Communications department flags idea of tying telco licences to cyber capability
The Department of Infrastructure, Transport, Regional Development, and Communications has run up the flagpole the idea of inserting security provisions into the Telecommunications Act to require telcos to safeguard their systems as a condition of their licence to operate.
Writing in a submission to the Parliamentary Joint Committee on Intelligence and Security (PJCIS) review of the Telecommunications Sector Security Reforms (TSSR), the department said there are no specific requirements on carriers to protect their networks from cyber intrusions.
“The addition of an object with a specific security focus would support the measures taken by government and industry into the future,” it said.
“It would also mean that the full force of the existing regulatory framework (including codes and standards under Part 6 of the Tel Act [Telecommunications Act], carrier licence conditions and service provider rules) could be available to support security objectives.”
A number of options exist for how that mechanism would work under Part 6, the department said, and it could end up taking the form of licence conditions, service provider rules, or an industry code or standard.
“If these mechanisms are used to achieve security objectives, it is appropriate that the Minister for Home Affairs have the ability to enforce these obligations, consistent with the powers that the Minister for Home Affairs already has in relation to TSSR,” the department said.
As it currently stands under TSSR obligations, telcos need to “do their best” to protect infrastructure, but the department put forward the idea of making it more prescriptive and easier to interpret.
“The creation of a delegated instrument (such as a determination making power), with appropriate Ministerial oversight, could offer a clearer alternative,” it said.
“Additionally, industry and government could create and promulgate security standards using existing mechanisms in Part 6 of the Tel Act which is currently used, for example, to set out emergency call service and mobile number porting identity requirements.”
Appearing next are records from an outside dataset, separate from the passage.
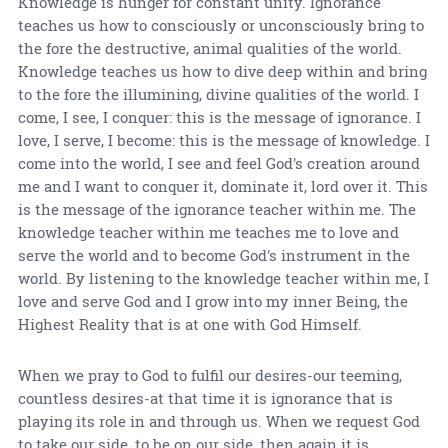
Knowledge is hunger for constant unity. Ignorance
teaches us how to consciously or unconsciously bring to
the fore the destructive, animal qualities of the world.
Knowledge teaches us how to dive deep within and bring
to the fore the illumining, divine qualities of the world. I
come, I see, I conquer: this is the message of ignorance. I
love, I serve, I become: this is the message of knowledge. I
come into the world, I see and feel God's creation around
me and I want to conquer it, dominate it, lord over it. This
is the message of the ignorance teacher within me. The
knowledge teacher within me teaches me to love and
serve the world and to become God's instrument in the
world. By listening to the knowledge teacher within me, I
love and serve God and I grow into my inner Being, the
Highest Reality that is at one with God Himself.
When we pray to God to fulfil our desires-our teeming,
countless desires-at that time it is ignorance that is
playing its role in and through us. When we request God
to take our side, to be on our side, then again it is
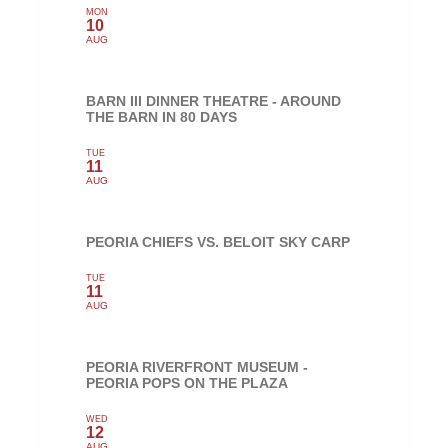
MON
10
AUG
BARN III DINNER THEATRE - AROUND
THE BARN IN 80 DAYS
TUE
11
AUG
PEORIA CHIEFS VS. BELOIT SKY CARP
TUE
11
AUG
PEORIA RIVERFRONT MUSEUM -
PEORIA POPS ON THE PLAZA
WED
12
AUG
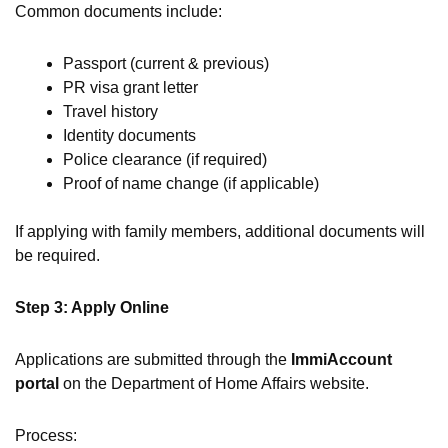
Common documents include:
Passport (current & previous)
PR visa grant letter
Travel history
Identity documents
Police clearance (if required)
Proof of name change (if applicable)
If applying with family members, additional documents will
be required.
Step 3: Apply Online
Applications are submitted through the
ImmiAccount
portal
on the Department of Home Affairs website.
Process:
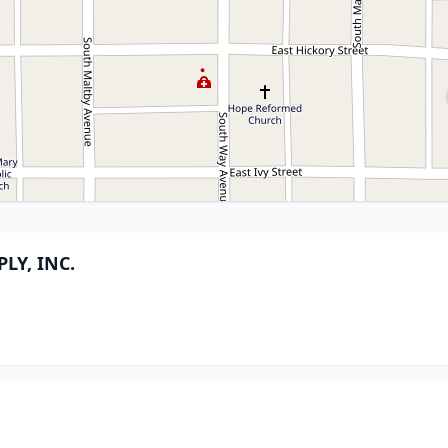
LY, INC.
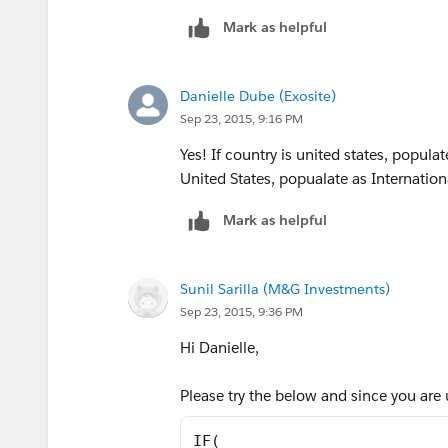
"NC","Southeast",
Mark as helpful
"ND","Central",
Danielle Dube (Exosite)
"NE","Central",
Sep 23, 2015, 9:16 PM
Yes! If country is united states, popula
"NH","East",
United States, popualate as Internation
"NJ","East",
Mark as helpful
"NM","West",
Sunil Sarilla (M&G Investments)
"NV","West",
Sep 23, 2015, 9:36 PM
Hi Danielle,
"NY","East",
Please try the below and since you are 
"OH","Central",
IF(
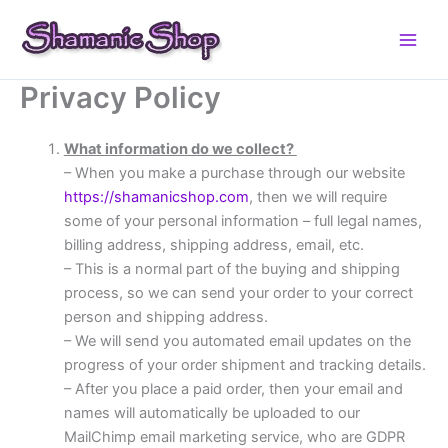
Skip
to
content
Privacy Policy
What information do we collect?
– When you make a purchase through our website
https://shamanicshop.com
, then we will require
some of your personal information – full legal names,
billing address, shipping address, email, etc.
– This is a normal part of the buying and shipping
process, so we can send your order to your correct
person and shipping address.
– We will send you automated email updates on the
progress of your order shipment and tracking details.
– After you place a paid order, then your email and
names will automatically be uploaded to our
MailChimp email marketing service, who are GDPR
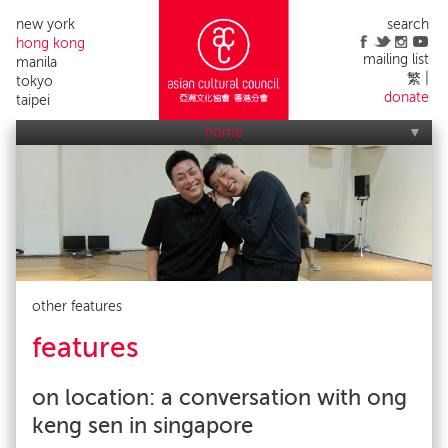
new york
search
hong kong
mailing list
manila
繁
tokyo
donate
taipei
home
who we are
what we do
applications
acc events
contact us
alumni list
publicity
impact
other features
features
on location: a conversation with ong
keng sen in singapore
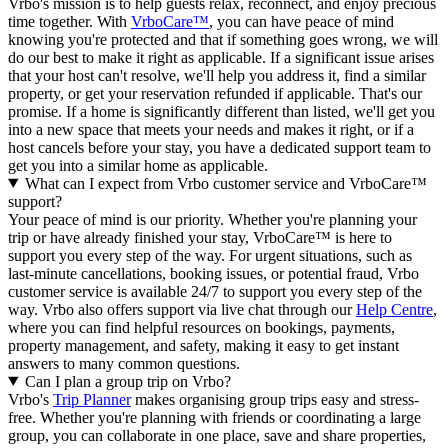
Vrbo's mission is to help guests relax, reconnect, and enjoy precious
time together. With
VrboCare™
, you can have peace of mind
knowing you're protected and that if something goes wrong, we will
do our best to make it right as applicable.
If a significant issue arises
that your host can't resolve, we'll help you address it, find a similar
property, or get your reservation refunded if applicable. That's our
promise. If a home is significantly different than listed, we'll get you
into a new space that meets your needs and makes it right, or if a
host cancels before your stay, you have a dedicated support team to
get you into a similar home as applicable.
What can I expect from Vrbo customer service and VrboCare™
support?
Your peace of mind is our priority. Whether you're planning your
trip or have already finished your stay, VrboCare™ is here to
support you every step of the way. For urgent situations, such as
last-minute cancellations, booking issues, or potential fraud, Vrbo
customer service is available 24/7 to support you every step of the
way.
Vrbo also offers support via live chat through our
Help Centre
,
where you can find helpful resources on bookings, payments,
property management, and safety, making it easy to get instant
answers to many common questions.
Can I plan a group trip on Vrbo?
Vrbo's
Trip Planner
makes organising group trips easy and stress-
free. Whether you're planning with friends or coordinating a large
group, you can collaborate in one place, save and share properties,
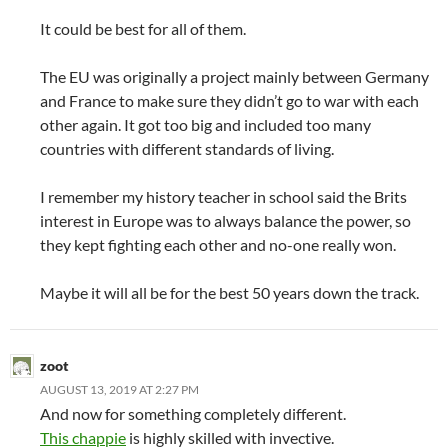
It could be best for all of them.
The EU was originally a project mainly between Germany
and France to make sure they didn’t go to war with each
other again. It got too big and included too many
countries with different standards of living.
I remember my history teacher in school said the Brits
interest in Europe was to always balance the power, so
they kept fighting each other and no-one really won.
Maybe it will all be for the best 50 years down the track.
zoot
AUGUST 13, 2019 AT 2:27 PM
And now for something completely different.
This chappie
is highly skilled with invective.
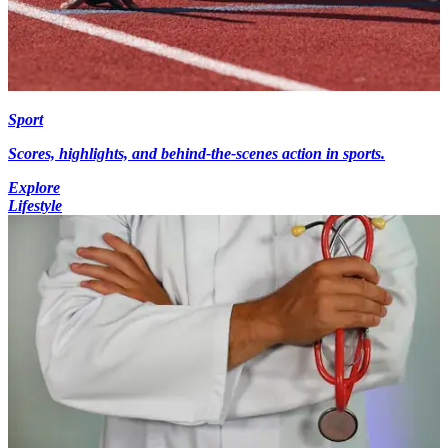
Sport
Scores, highlights, and behind-the-scenes action in sports.
Explore
Lifestyle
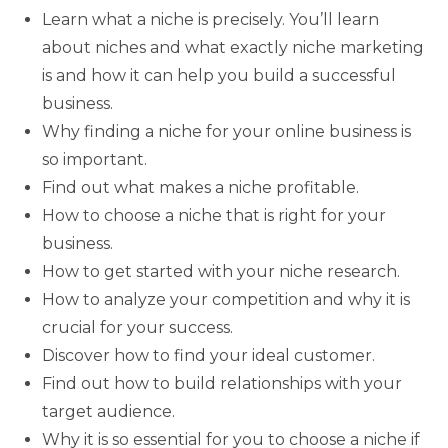
Learn what a niche is precisely. You’ll learn
about niches and what exactly niche marketing
is and how it can help you build a successful
business.
Why finding a niche for your online business is
so important.
Find out what makes a niche profitable.
How to choose a niche that is right for your
business.
How to get started with your niche research.
How to analyze your competition and why it is
crucial for your success.
Discover how to find your ideal customer.
Find out how to build relationships with your
target audience.
Why it is so essential for you to choose a niche if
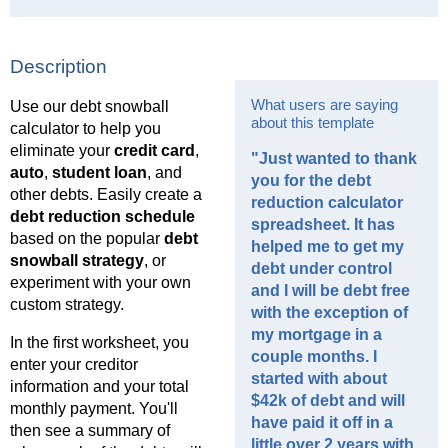
Description
What users are saying
Use our debt snowball
about this template
calculator to help you
eliminate your
credit card
,
"Just wanted to thank
auto
,
student loan
, and
you for the debt
other debts. Easily create a
reduction calculator
debt reduction schedule
spreadsheet. It has
based on the popular
debt
helped me to get my
snowball strategy
, or
debt under control
experiment with your own
and I will be debt free
custom strategy.
with the exception of
my mortgage in a
In the first worksheet, you
couple months. I
enter your creditor
started with about
information and your total
$42k of debt and will
monthly payment. You'll
have paid it off in a
then see a summary of
little over 2 years with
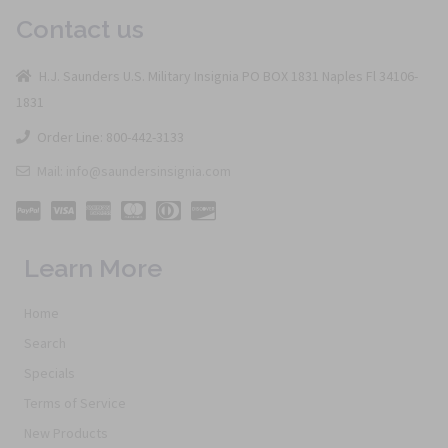
Contact us
H.J. Saunders U.S. Military Insignia PO BOX 1831 Naples Fl 34106-
1831
Order Line: 800-442-3133
Mail: info@saundersinsignia.com
Learn More
Home
Search
Specials
Terms of Service
New Products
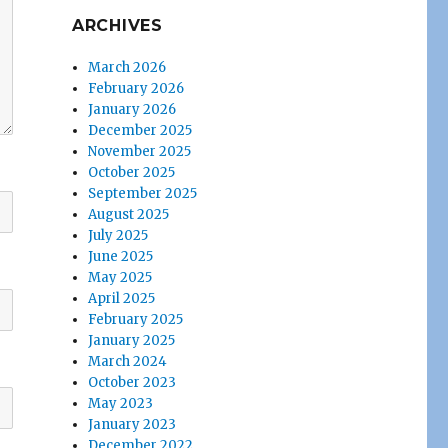
ARCHIVES
March 2026
February 2026
January 2026
December 2025
November 2025
October 2025
September 2025
August 2025
July 2025
June 2025
May 2025
April 2025
February 2025
January 2025
March 2024
October 2023
May 2023
January 2023
December 2022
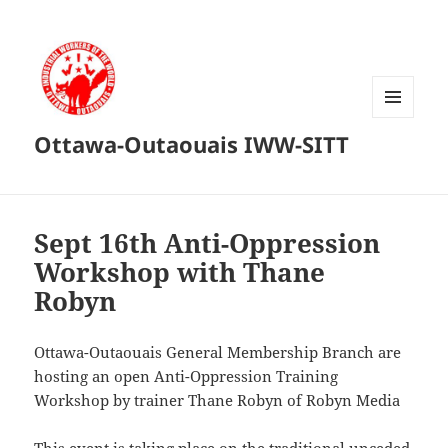
MENU
Ottawa-Outaouais IWW-SITT
AND
WIDGETS
Sept 16th Anti-Oppression
Workshop with Thane
Robyn
Ottawa-Outaouais General Membership Branch are
hosting an open Anti-Oppression Training
Workshop by trainer Thane Robyn of Robyn Media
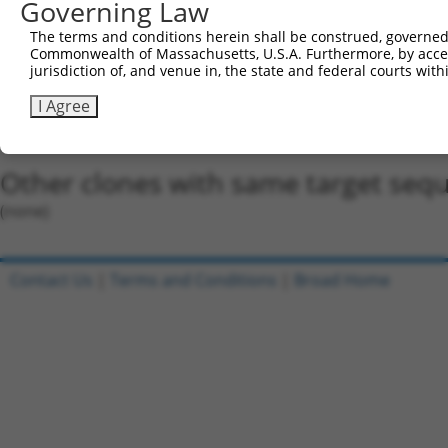
Governing Law
Oligo design for arrayed cloning:
The terms and conditions herein shall be construed, governed,
Commonwealth of Massachusetts, U.S.A. Furthermore, by acces
Forward sequence:
jurisdiction of, and venue in, the state and federal courts wi
5'-CCGGCATGATTTCTTCAAACGTAAACTCGAGTTTACGTTTGA
I Agree
Reverse sequence:
5'-AATTCAAAAACATGATTTCTTCAAACGTAAACTCGAGTTTAC
Other clones with same target seq
(none)
Contact Us
|
Terms and Conditions
|
Broad Home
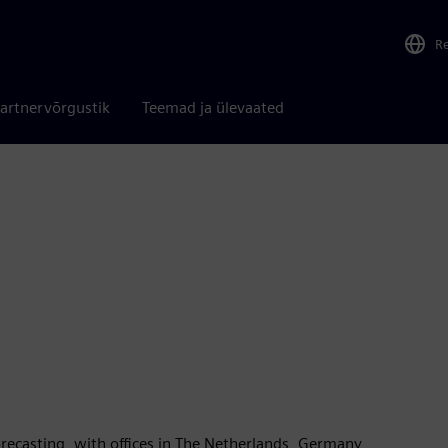
R
artnervõrgustik
Teemad ja ülevaated
forecasting, with offices in The Netherlands, Germany,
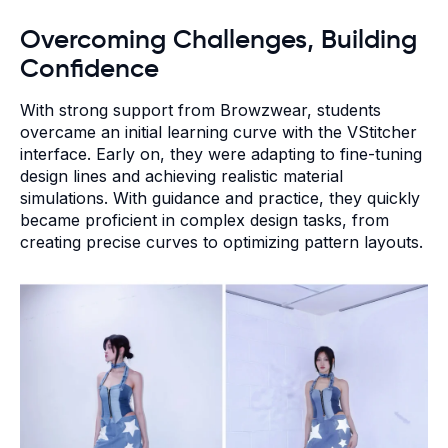
Overcoming Challenges, Building
Confidence
With strong support from Browzwear, students
overcame an initial learning curve with the VStitcher
interface. Early on, they were adapting to fine-tuning
design lines and achieving realistic material
simulations. With guidance and practice, they quickly
became proficient in complex design tasks, from
creating precise curves to optimizing pattern layouts.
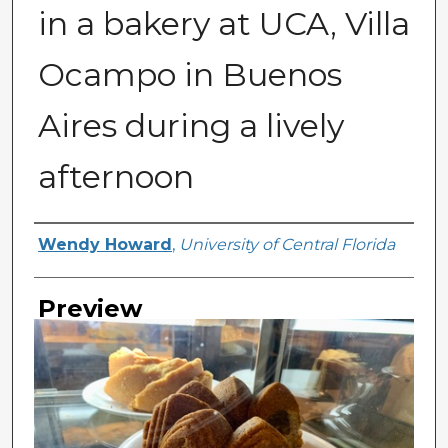
in a bakery at UCA, Villa
Ocampo in Buenos
Aires during a lively
afternoon
Creator
Wendy Howard
,
University of Central Florida
Preview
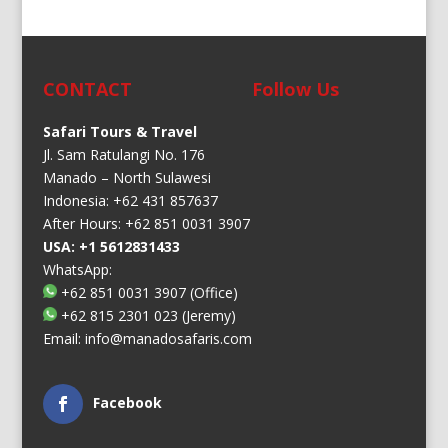
CONTACT
Follow Us
Safari Tours & Travel
Jl. Sam Ratulangi No. 176
Manado – North Sulawesi
Indonesia: +62 431 857637
After Hours: +62 851 0031 3907
USA: +1 5612831433
WhatsApp:
+62 851 0031 3907
(Office)
+62 815 2301 023
(Jeremy)
Email:
info@manadosafaris.com
Facebook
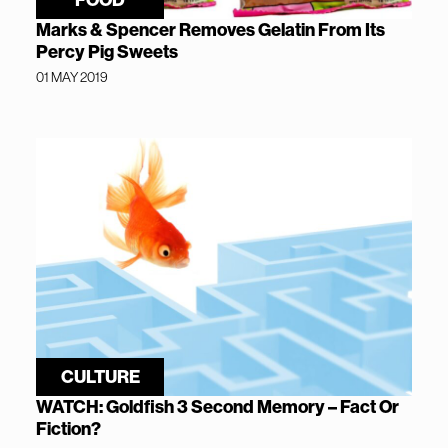
Marks & Spencer Removes Gelatin From Its
Percy Pig Sweets
01 MAY 2019
CULTURE
WATCH: Goldfish 3 Second Memory – Fact Or
Fiction?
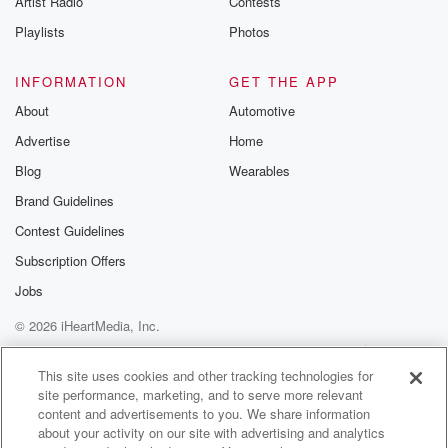
Artist Radio
Contests
Playlists
Photos
INFORMATION
GET THE APP
About
Automotive
Advertise
Home
Blog
Wearables
Brand Guidelines
Contest Guidelines
Subscription Offers
Jobs
© 2026 iHeartMedia, Inc.
Help
Privacy Policy
Your Privacy Choices
Terms of Use
AdChoices
This site uses cookies and other tracking technologies for
site performance, marketing, and to serve more relevant
content and advertisements to you. We share information
about your activity on our site with advertising and analytics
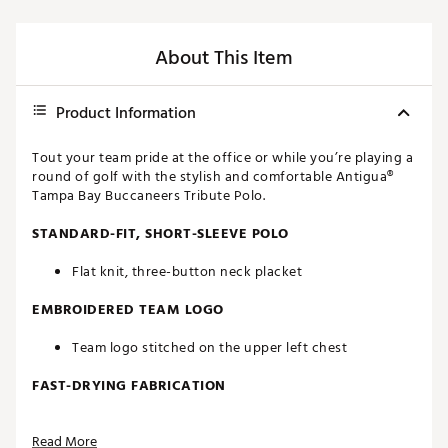
About This Item
Product Information
Tout your team pride at the office or while you’re playing a
round of golf with the stylish and comfortable Antigua®
Tampa Bay Buccaneers Tribute Polo.
STANDARD-FIT, SHORT-SLEEVE POLO
Flat knit, three-button neck placket
EMBROIDERED TEAM LOGO
Team logo stitched on the upper left chest
FAST-DRYING FABRICATION
Moisture-wicking Desert Dry™ technology
Read More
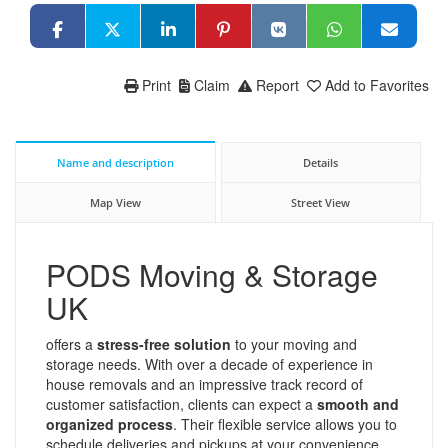
Print
Claim
Report
Add to Favorites
Name and description
Details
Map View
Street View
PODS Moving & Storage
UK
offers a
stress-free solution
to your moving and
storage needs. With over a decade of experience in
house removals and an impressive track record of
customer satisfaction, clients can expect a
smooth and
organized process
. Their flexible service allows you to
schedule deliveries and pickups at your convenience,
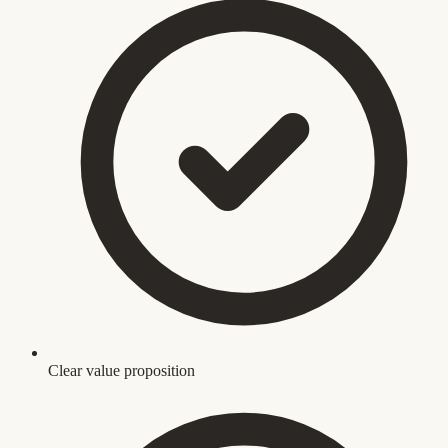
Clear value proposition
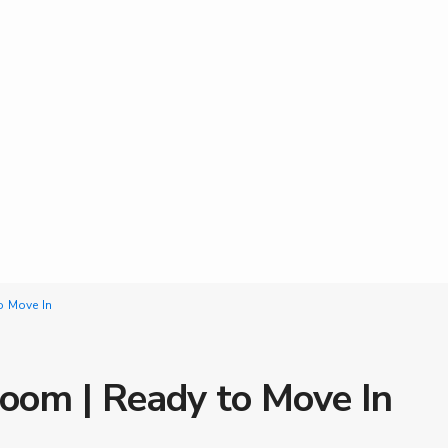
o Move In
oom | Ready to Move In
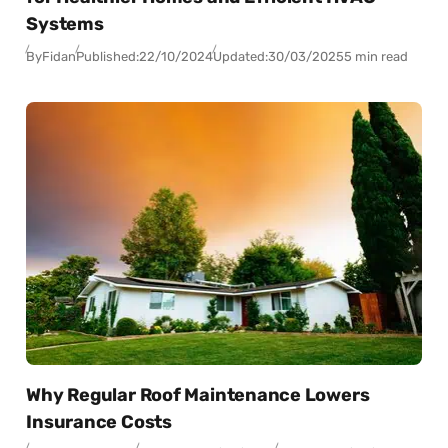
Systems
By
Fidan
Published:
22/10/2024
Updated:
30/03/2025
5 min read
Why Regular Roof Maintenance Lowers
Insurance Costs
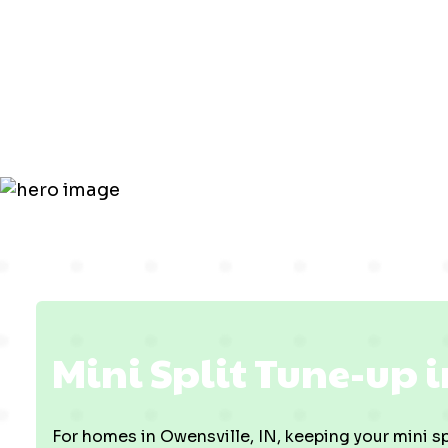
up in Owens
IN
Mini Split Tune-up i
For homes in Owensville, IN, keeping your mini spl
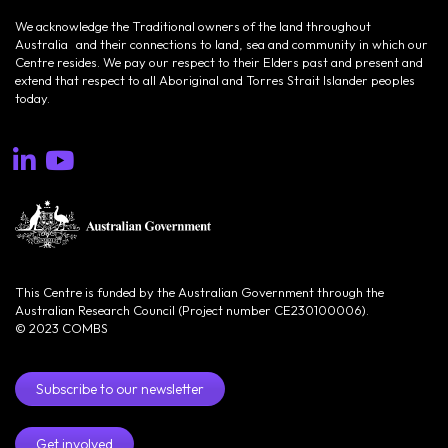
We acknowledge the Traditional owners of the land throughout
Australia and their connections to land, sea and community in which our
Centre resides. We pay our respect to their Elders past and present and
extend that respect to all Aboriginal and Torres Strait Islander peoples
today.
This Centre is funded by the Australian Government through the
Australian Research Council (Project number CE230100006).
© 2023 COMBS
Subscribe to our newsletter
Get involved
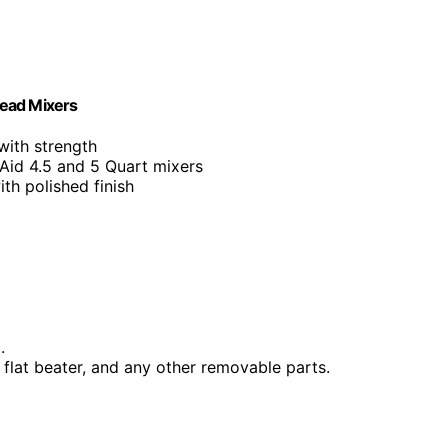
Head Mixers
with strength
Aid 4.5 and 5 Quart mixers
with polished finish
.
 flat beater, and any other removable parts.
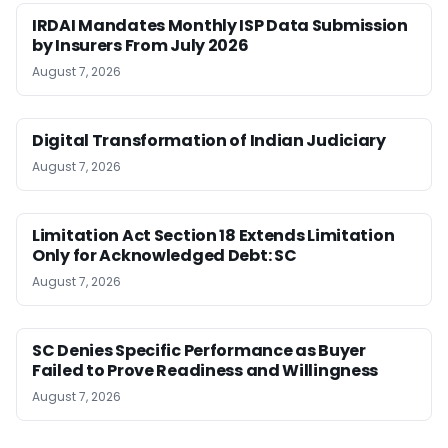
IRDAI Mandates Monthly ISP Data Submission
by Insurers From July 2026
August 7, 2026
Digital Transformation of Indian Judiciary
August 7, 2026
Limitation Act Section 18 Extends Limitation
Only for Acknowledged Debt: SC
August 7, 2026
SC Denies Specific Performance as Buyer
Failed to Prove Readiness and Willingness
August 7, 2026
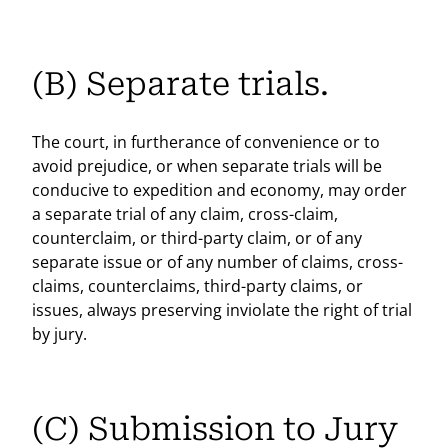
(B) Separate trials.
The court, in furtherance of convenience or to
avoid prejudice, or when separate trials will be
conducive to expedition and economy, may order
a separate trial of any claim, cross-claim,
counterclaim, or third-party claim, or of any
separate issue or of any number of claims, cross-
claims, counterclaims, third-party claims, or
issues, always preserving inviolate the right of trial
by jury.
(C) Submission to Jury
There was also the opportunity to close gaps, the department pointed out, which included “obvious trigger events” such as a telco being acquired.
“A change in ownership of a carrier, effectively a transfer of carrier licence, could trigger a security check subject to a risk assessment,” it wrote.
The department also said direction powers could be extended to allow for directions to be handed to telcos without the requirement for an adverse finding to be handed to the telco in question, if the security risk lies with a supplier, and not the telco itself.
While it is possible to create a list of carriers with telco licences, the department said no definitive list of carriage service providers (CSP) currently exists.
“A list of a subset of CSPs delivering specific services, such as commercial telephony or broadband services, could be maintained by either regulator (CAC or ACMA) and be used to proactively enforce security, consumer protection and other obligations across the Tel Act,” the submission said.
Earlier in the week, Optus revealed it was responsible for over half of the 66 notifications made under the TSSR regime to June 30.
“Optus has reviewed the TSSR status of well over 150 projects and proposed changes over the last two years and submitted formal TSSR notifications for 36 of them,” it said.
“The time for the resolution of these notifications has varied between 30 days to eight months.”
The telco said this meant the regime was not operating as intended due to telcos each coming up with their own notification thresholds and interpretations. Consequently, the TSSR is simultaneously at risk of under-notification and over-notification
The Singaporean telco further said it had experienced significant impacts due to the TSSR.
The main result of the TSSR thus far has been the banning of Huawei from 5G deployments in Australia. It was a decision that Optus said changed its market position, investment strategy, customer outcomes, and network design and capability.